Records for processing >>
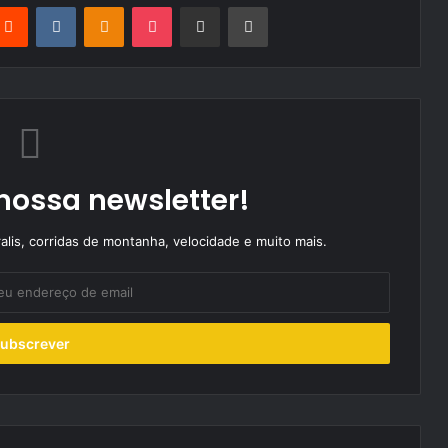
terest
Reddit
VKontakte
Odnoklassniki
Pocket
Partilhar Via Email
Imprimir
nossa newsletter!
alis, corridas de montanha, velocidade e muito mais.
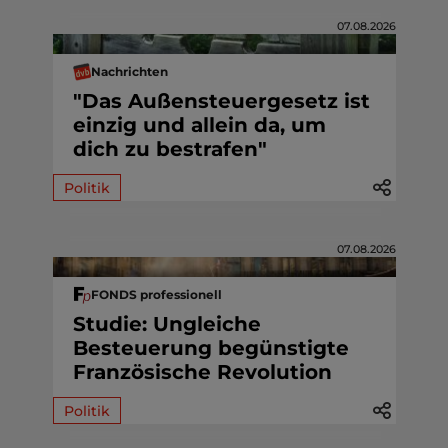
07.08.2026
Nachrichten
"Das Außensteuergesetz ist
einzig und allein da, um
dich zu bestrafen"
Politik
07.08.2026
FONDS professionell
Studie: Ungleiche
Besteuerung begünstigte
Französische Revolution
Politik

What you will do >>
Copy the material above in full and exactly, skipping pictures.

Result of the task >>
terest
Reddit
VKontakte
Odnoklassniki
Pocket
Partilhar Via Email
Imprimir
nossa newsletter!
alis, corridas de montanha, velocidade e muito mais.
07.08.2026
Nachrichten
"Das Außensteuergesetz ist
einzig und allein da, um
dich zu bestrafen"
Politik
07.08.2026
FONDS professionell
Studie: Ungleiche
Besteuerung begünstigte
Französische Revolution
Politik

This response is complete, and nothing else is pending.